In another chart from just last week, we can see that within the US, deaths as a percentage of population is above 1.0 for first time in 70+ years. https://twitter.com/foxjust/status/1369433721594646532 (although note how this chart doesn’t start the Y axis at zero, a data visualization no-no that exaggerates the appearance of the 2020 spike). As an aside, you can also see that even before the COVID-19 related spike, US death rates were gradually increasing over the past decade. This ominous trend in US health, driven largely by a dysfunctional health care system and increasing income inequality, perhaps gives some context about why the United States was particularly hard hit by the current pandemic.

Looking back, taking stock

Are we at the end? As we saw in the chart at the start of this post, the chatter in our internal Slack channels tapered off after the first couple of months, as pandemic life became routine and it was clear that COVID would be with us for a while. But there are still many things to visualize, and the potential light at the end of the tunnel means new visualizations are needed, on topics such as visualizing the vaccine rollout, monitoring when or if the economy will get back to normal, or tracking the spread of the new variants.

But there does seem to be a shift occurring, even if it’s nothing more than a transition away from reliance on rushed but essential visualizations created by volunteers or jury-rigged by news organizations when nothing more official existed. Even the stalwart COVID Tracking Project stopped collecting data on March 7, 2021. In The Atlantic, Robinson Meyer and Alexis Madrigal looked back on their year the COVID Tracking Project with some grim observations about how we still haven’t come to terms with the deeply flawed and incomplete data that we’re relying on to guide the pandemic response.

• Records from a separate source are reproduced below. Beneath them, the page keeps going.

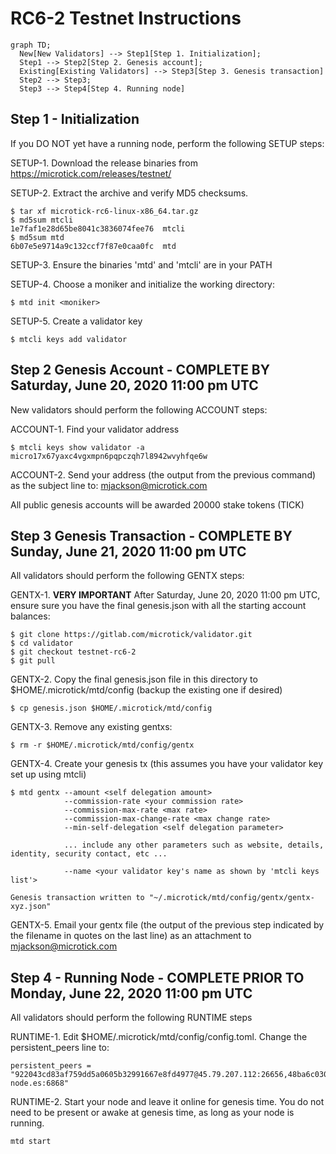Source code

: # RC6-2 Testnet Instructions

```mermaid
graph TD;
  New[New Validators] --> Step1[Step 1. Initialization];
  Step1 --> Step2[Step 2. Genesis account];
  Existing[Existing Validators] --> Step3[Step 3. Genesis transaction]
  Step2 --> Step3;
  Step3 --> Step4[Step 4. Running node]
```

## Step 1 - Initialization

If you DO NOT yet have a running node, perform the following SETUP steps:

SETUP-1. Download the release binaries from https://microtick.com/releases/testnet/

SETUP-2. Extract the archive and verify MD5 checksums.

```
$ tar xf microtick-rc6-linux-x86_64.tar.gz
$ md5sum mtcli
1e7faf1e28d65be8041c3836074fee76  mtcli
$ md5sum mtd
6b07e5e9714a9c132ccf7f87e0caa0fc  mtd
```

SETUP-3. Ensure the binaries 'mtd' and 'mtcli' are in your PATH

SETUP-4. Choose a moniker and initialize the working directory:

```
$ mtd init <moniker>
```

SETUP-5. Create a validator key

```
$ mtcli keys add validator
```

## Step 2 Genesis Account - COMPLETE BY Saturday, June 20, 2020 11:00 pm UTC

New validators should perform the following ACCOUNT steps:

ACCOUNT-1. Find your validator address

```
$ mtcli keys show validator -a
micro17x67yaxc4vgxmpn6pqpczqh7l8942wvyhfqe6w
```

ACCOUNT-2. Send your address (the output from the previous command) as the subject line to: mjackson@microtick.com

All public genesis accounts will be awarded 20000 stake tokens (TICK)

## Step 3 Genesis Transaction - COMPLETE BY Sunday, June 21, 2020 11:00 pm UTC

All validators should perform the following GENTX steps:

GENTX-1. **VERY IMPORTANT** After Saturday, June 20, 2020 11:00 pm UTC, ensure sure you have the final genesis.json with all the starting account balances:

```
$ git clone https://gitlab.com/microtick/validator.git
$ cd validator
$ git checkout testnet-rc6-2
$ git pull
```

GENTX-2. Copy the final genesis.json file in this directory to $HOME/.microtick/mtd/config (backup the existing one if desired)

```
$ cp genesis.json $HOME/.microtick/mtd/config
```

GENTX-3. Remove any existing gentxs:

```
$ rm -r $HOME/.microtick/mtd/config/gentx
```

GENTX-4. Create your genesis tx (this assumes you have your validator key set up using mtcli)

```
$ mtd gentx --amount <self delegation amount> 
            --commission-rate <your commission rate> 
            --commission-max-rate <max rate>
            --commission-max-change-rate <max change rate>
            --min-self-delegation <self delegation parameter>
            
            ... include any other parameters such as website, details, identity, security contact, etc ...
            
            --name <your validator key's name as shown by 'mtcli keys list'>
            
Genesis transaction written to "~/.microtick/mtd/config/gentx/gentx-xyz.json"
```

GENTX-5. Email your gentx file (the output of the previous step indicated by the filename in quotes on the last line) as an attachment to mjackson@microtick.com

## Step 4 - Running Node - COMPLETE PRIOR TO Monday, June 22, 2020 11:00 pm UTC

All validators should perform the following RUNTIME steps

RUNTIME-1. Edit $HOME/.microtick/mtd/config/config.toml. Change the persistent_peers line to:

```
persistent_peers = "922043cd83af759dd5a0605b32991667e8fd4977@45.79.207.112:26656,48ba6c0308f8687083ede2012d2ad2c969d2ead8@microtick.spanish-node.es:6868"
```

RUNTIME-2. Start your node and leave it online for genesis time. You do not need to be present or awake at genesis time, as long as your node is running.

```
mtd start
```

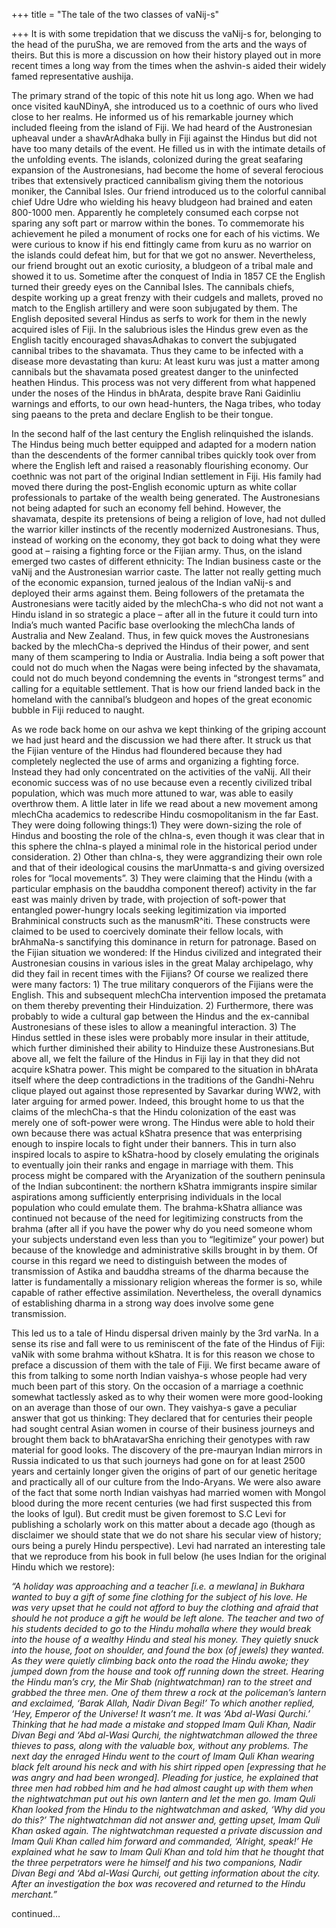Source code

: +++
title = "The tale of the two classes of vaNij-s"

+++
It is with some trepidation that we discuss the vaNij-s for, belonging
to the head of the puruSha, we are removed from the arts and the ways of
theirs. But this is more a discussion on how their history played out in
more recent times a long way from the times when the ashvin-s aided
their widely famed representative aushija.

The primary strand of the topic of this note hit us long ago. When we
had once visited kauNDinyA, she introduced us to a coethnic of ours who
lived close to her realms. He informed us of his remarkable journey
which included fleeing from the island of Fiji. We had heard of the
Austronesian upheaval under a shavArAdhaka bully in Fiji against the
Hindus but did not have too many details of the event. He filled us in
with the intimate details of the unfolding events. The islands,
colonized during the great seafaring expansion of the Austronesians, had
become the home of several ferocious tribes that extensively practiced
cannibalism giving them the notorious moniker, the Cannibal Isles. Our
friend introduced us to the colorful cannibal chief Udre Udre who
wielding his heavy bludgeon had brained and eaten 800-1000 men.
Apparently he completely consumed each corpse not sparing any soft part
or marrow within the bones. To commemorate his achievement he piled a
monument of rocks one for each of his victims. We were curious to know
if his end fittingly came from kuru as no warrior on the islands could
defeat him, but for that we got no answer. Nevertheless, our friend
brought out an exotic curiosity, a bludgeon of a tribal male and showed
it to us. Sometime after the conquest of India in 1857 CE the English
turned their greedy eyes on the Cannibal Isles. The cannibals chiefs,
despite working up a great frenzy with their cudgels and mallets, proved
no match to the English artillery and were soon subjugated by them. The
English deposited several Hindus as serfs to work for them in the newly
acquired isles of Fiji. In the salubrious isles the Hindus grew even as
the English tacitly encouraged shavasAdhakas to convert the subjugated
cannibal tribes to the shavamata. Thus they came to be infected with a
disease more devastating than kuru: At least kuru was just a matter
among cannibals but the shavamata posed greatest danger to the
uninfected heathen Hindus. This process was not very different from what
happened under the noses of the Hindus in bhArata, despite brave Rani
Gaidinliu warnings and efforts, to our own head-hunters, the Naga
tribes, who today sing paeans to the preta and declare English to be
their tongue.

In the second half of the last century the English relinquished the
islands. The Hindus being much better equipped and adapted for a modern
nation than the descendents of the former cannibal tribes quickly took
over from where the English left and raised a reasonably flourishing
economy. Our coethnic was not part of the original Indian settlement in
Fiji. His family had moved there during the post-English economic upturn
as white collar professionals to partake of the wealth being generated.
The Austronesians not being adapted for such an economy fell behind.
However, the shavamata, despite its pretensions of being a religion of
love, had not dulled the warrior killer instincts of the recently
modernized Austronesians. Thus, instead of working on the economy, they
got back to doing what they were good at – raising a fighting force or
the Fijian army. Thus, on the island emerged two castes of different
ethnicity: The Indian business caste or the vaNij and the Austronesian
warrior caste. The latter not really getting much of the economic
expansion, turned jealous of the Indian vaNij-s and deployed their arms
against them. Being followers of the pretamata the Austronesians were
tacitly aided by the mlechCha-s who did not not want a Hindu island in
so strategic a place – after all in the future it could turn into
India’s much wanted Pacific base overlooking the mlechCha lands of
Australia and New Zealand. Thus, in few quick moves the Austronesians
backed by the mlechCha-s deprived the Hindus of their power, and sent
many of them scampering to India or Australia. India being a soft power
that could not do much when the Nagas were being infected by the
shavamata, could not do much beyond condemning the events in “strongest
terms” and calling for a equitable settlement. That is how our friend
landed back in the homeland with the cannibal’s bludgeon and hopes of
the great economic bubble in Fiji reduced to naught.

As we rode back home on our ashva we kept thinking of the griping
account we had just heard and the discussion we had there after. It
struck us that the Fijian venture of the Hindus had floundered because
they had completely neglected the use of arms and organizing a fighting
force. Instead they had only concentrated on the activities of the
vaNij. All their economic success was of no use because even a recently
civilized tribal population, which was much more attuned to war, was
able to easily overthrow them. A little later in life we read about a
new movement among mlechCha academics to redescribe Hindu
cosmopolitanism in the far East. They were doing following things:1)
They were down-sizing the role of Hindus and boosting the role of the
chIna-s, even though it was clear that in this sphere the chIna-s played
a minimal role in the historical period under consideration. 2) Other
than chIna-s, they were aggrandizing their own role and that of their
ideological cousins the marUnmatta-s and giving oversized roles for
“local movements”. 3) They were claiming that the Hindu (with a
particular emphasis on the bauddha component thereof) activity in the
far east was mainly driven by trade, with projection of soft-power that
entangled power-hungry locals seeking legitimization via imported
Brahminical constructs such as the manusmR^iti. These constructs were
claimed to be used to coercively dominate their fellow locals, with
brAhmaNa-s sanctifying this dominance in return for patronage. Based on
the Fijian situation we wondered: If the Hindus civilized and integrated
their Austronesian cousins in various isles in the great Malay
archipelago, why did they fail in recent times with the Fijians? Of
course we realized there were many factors: 1) The true military
conquerors of the Fijians were the English. This and subsequent mlechCha
intervention imposed the pretamata on them thereby preventing their
Hinduization. 2) Furthermore, there was probably to wide a cultural gap
between the Hindus and the ex-cannibal Austronesians of these isles to
allow a meaningful interaction. 3) The Hindus settled in these isles
were probably more insular in their attitude, which further diminished
their ability to Hinduize these Austronesians.But above all, we felt the
failure of the Hindus in Fiji lay in that they did not acquire kShatra
power. This might be compared to the situation in bhArata itself where
the deep contradictions in the traditions of the Gandhi-Nehru clique
played out against those represented by Savarkar during WW2, with later
arguing for armed power. Indeed, this brought home to us that the claims
of the mlechCha-s that the Hindu colonization of the east was merely one
of soft-power were wrong. The Hindus were able to hold their own because
there was actual kShatra presence that was enterprising enough to
inspire locals to fight under their banners. This in turn also inspired
locals to aspire to kShatra-hood by closely emulating the originals to
eventually join their ranks and engage in marriage with them. This
process might be compared with the Aryanization of the southern
peninsula of the Indian subcontinent: the northern kShatra immigrants
inspire similar aspirations among sufficiently enterprising individuals
in the local population who could emulate them. The brahma-kShatra
alliance was continued not because of the need for legitimizing
constructs from the brahma (after all if you have the power why do you
need someone whom your subjects understand even less than you to
“legitimize” your power) but because of the knowledge and
administrative skills brought in by them. Of course in this regard we
need to distinguish between the modes of transmission of Astika and
bauddha streams of the dharma because the latter is fundamentally a
missionary religion whereas the former is so, while capable of rather
effective assimilation. Nevertheless, the overall dynamics of
establishing dharma in a strong way does involve some gene transmission.

This led us to a tale of Hindu dispersal driven mainly by the 3rd varNa.
In a sense its rise and fall were to us reminiscent of the fate of the
Hindus of Fiji: vaNik with some brahma without kShatra. It is for this
reason we chose to preface a discussion of them with the tale of Fiji.
We first became aware of this from talking to some north Indian
vaishya-s whose people had very much been part of this story. On the
occasion of a marriage a coethnic somewhat tactlessly asked as to why
their women were more good-looking on an average than those of our own.
They vaishya-s gave a peculiar answer that got us thinking: They
declared that for centuries their people had sought central Asian women
in course of their business journeys and brought them back to
bhAratavarSha enriching their genotypes with raw material for good
looks. The discovery of the pre-mauryan Indian mirrors in Russia
indicated to us that such journeys had gone on for at least 2500 years
and certainly longer given the origins of part of our genetic heritage
and practically all of our culture from the Indo-Aryans. We were also
aware of the fact that some north Indian vaishyas had married women with
Mongol blood during the more recent centuries (we had first suspected
this from the looks of Igul). But credit must be given foremost to S.C
Levi for publishing a scholarly work on this matter about a decade ago
(though as disclaimer we should state that we do not share his secular
view of history; ours being a purely Hindu perspective). Levi had
narrated an interesting tale that we reproduce from his book in full
below (he uses Indian for the original Hindu which we restore):

*“A holiday was approaching and a teacher \[i.e. a mewlana\] in Bukhara
wanted to buy a gift of some fine clothing for the subject of his love.
He was very upset that he could not afford to buy the clothing and
afraid that should he not produce a gift he would be left alone. The
teacher and two of his students decided to go to the Hindu mohalla where
they would break into the house of a wealthy Hindu and steal his money.
They quietly snuck into the house, foot on shoulder, and found the box
(of jewels) they wanted. As they were quietly climbing back onto the
road the Hindu awoke; they jumped down from the house and took off
running down the street. Hearing the Hindu man’s cry, the Mir Shab
(nightwatchman) ran to the street and grabbed the three men. One of them
threw a rock at the policeman’s lantern and exclaimed, ‘Barak Allah,
Nadir Divan Begi\!’ To which another replied, ‘Hey, Emperor of the
Universe\! It wasn’t me. It was ‘Abd al-Wasi Qurchi.’ Thinking that he
had made a mistake and stopped Imam Quli Khan, Nadir Divan Begi and ‘Abd
al-Wasi Qurchi, the nightwatchman allowed the three thieves to pass,
along with the valuable box, without any problems. The next day the
enraged Hindu went to the court of Imam Quli Khan wearing black felt
around his neck and with his shirt ripped open \[expressing that he was
angry and had been wronged\]. Pleading for justice, he explained that
three men had robbed him and he had almost caught up with them when the
nightwatchman put out his own lantern and let the men go. Imam Quli Khan
looked from the Hindu to the nightwatchman and asked, ‘Why did you do
this?’ The nightwatchman did not answer and, getting upset, Imam Quli
Khan asked again. The nightwatchman requested a private discussion and
Imam Quli Khan called him forward and commanded, ‘Alright, speak\!’ He
explained what he saw to Imam Quli Khan and told him that he thought
that the three perpetrators were he himself and his two companions,
Nadir Divan Begi and ‘Abd al-Wasi Qurchi, out getting information about
the city. After an investigation the box was recovered and returned to
the Hindu merchant.”*

continued…
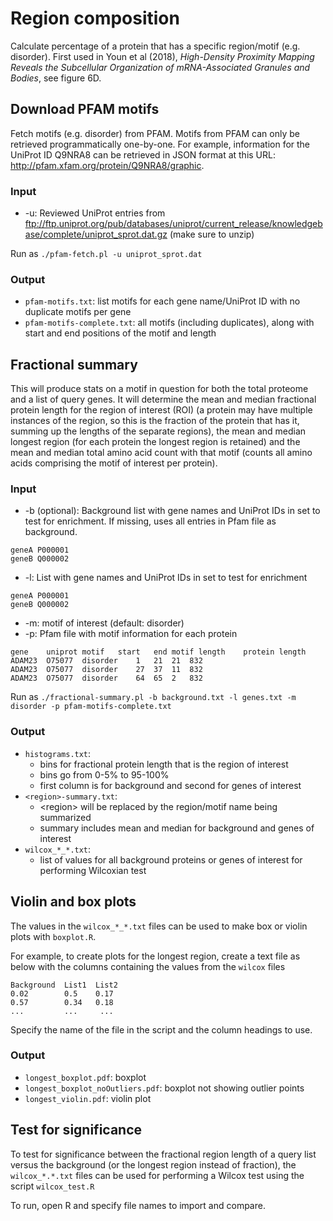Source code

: # Region composition

Calculate percentage of a protein that has a specific region/motif (e.g. disorder). First used in Youn et al (2018), *High-Density Proximity Mapping Reveals the Subcellular Organization of mRNA-Associated Granules and Bodies*, see figure 6D.

## Download PFAM motifs

Fetch motifs (e.g. disorder) from PFAM. Motifs from PFAM can only be retrieved programmatically one-by-one. For example, information for the UniProt ID Q9NRA8 can be retrieved in JSON format at this URL: http://pfam.xfam.org/protein/Q9NRA8/graphic.

### Input

* -u: Reviewed UniProt entries from ftp://ftp.uniprot.org/pub/databases/uniprot/current_release/knowledgebase/complete/uniprot_sprot.dat.gz (make sure to unzip)

Run as `./pfam-fetch.pl -u uniprot_sprot.dat`

### Output

* `pfam-motifs.txt`: list motifs for each gene name/UniProt ID with no duplicate motifs per gene
* `pfam-motifs-complete.txt`: all motifs (including duplicates), along with start and end positions of the motif and length

## Fractional summary

This will produce stats on a motif in question for both the total proteome and a list of query genes. It will determine the mean and median fractional protein length for the region of interest (ROI) (a protein may have multiple instances of the region, so this is the fraction of the protein that has it, summing up the lengths of the separate regions), the mean and median longest region (for each protein the longest region is retained) and the mean and median total amino acid count with that motif (counts all amino acids comprising the motif of interest per protein).

### Input
* -b (optional): Background list with gene names and UniProt IDs in set to test for enrichment. If missing, uses all entries in Pfam file as background.
```
geneA P000001
geneB Q000002
```
* -l: List with gene names and UniProt IDs in set to test for enrichment
```
geneA P000001
geneB Q000002
```
* -m: motif of interest (default: disorder)
* -p: Pfam file with motif information for each protein
```
gene	uniprot	motif	start	end	motif length	protein length
ADAM23	O75077	disorder	1	21	21	832
ADAM23	O75077	disorder	27	37	11	832
ADAM23	O75077	disorder	64	65	2	832
```

Run as `./fractional-summary.pl -b background.txt -l genes.txt -m disorder -p pfam-motifs-complete.txt`

### Output

* `histograms.txt`:
  * bins for fractional protein length that is the region of interest
  * bins go from 0-5% to 95-100%
  * first column is for background and second for genes of interest
* `<region>-summary.txt`:
  * &lt;region&gt; will be replaced by the region/motif name being summarized
  * summary includes mean and median for background and genes of interest
* `wilcox_*_*.txt`:
  * list of values for all background proteins or genes of interest for performing Wilcoxian test

## Violin and box plots

The values in the `wilcox_*_*.txt` files can be used to make box or violin plots with `boxplot.R`.

For example, to create plots for the longest region, create a text file as below with the columns containing the values from the `wilcox` files

```
Background  List1  List2
0.02        0.5    0.17
0.57        0.34   0.18
...         ...     ...
```

Specify the name of the file in the script and the column headings to use.

### Output

* `longest_boxplot.pdf`: boxplot
* `longest_boxplot_noOutliers.pdf`: boxplot not showing outlier points
* `longest_violin.pdf`: violin plot

## Test for significance

To test for significance between the fractional region length of a query list versus the background (or the longest region instead of fraction), the `wilcox_*.*.txt` files can be used for performing a Wilcox test using the script `wilcox_test.R`

To run, open R and specify file names to import and compare.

At this point, one year in we have no time to be complacent, with new COVID variants causing dramatic new spikes in Europe, which may only be starting here in the US:

Throughout this year, as a data visualization community we’ve learned a lot about what we’re capable of during a crisis, and with any luck our readers have developed new fluency with data and data literacy. But we have also learned how much we don’t know, and still have yet to learn about our tools, our data, and our practice. We also hope that this experience of living through this pandemic year and in our own small or large ways being part of the crisis that is the subject of our charts — of being both the visualizer and the visualized — will give us more sensitivity the next time we find ourselves making visualizations of some crisis or disaster. Dataviz can be humanizing, and dehumanizing, and hopefully this year we’ve used it not as a distraction from feeling, but as a way to cope through more connection, sensitivity, and understanding.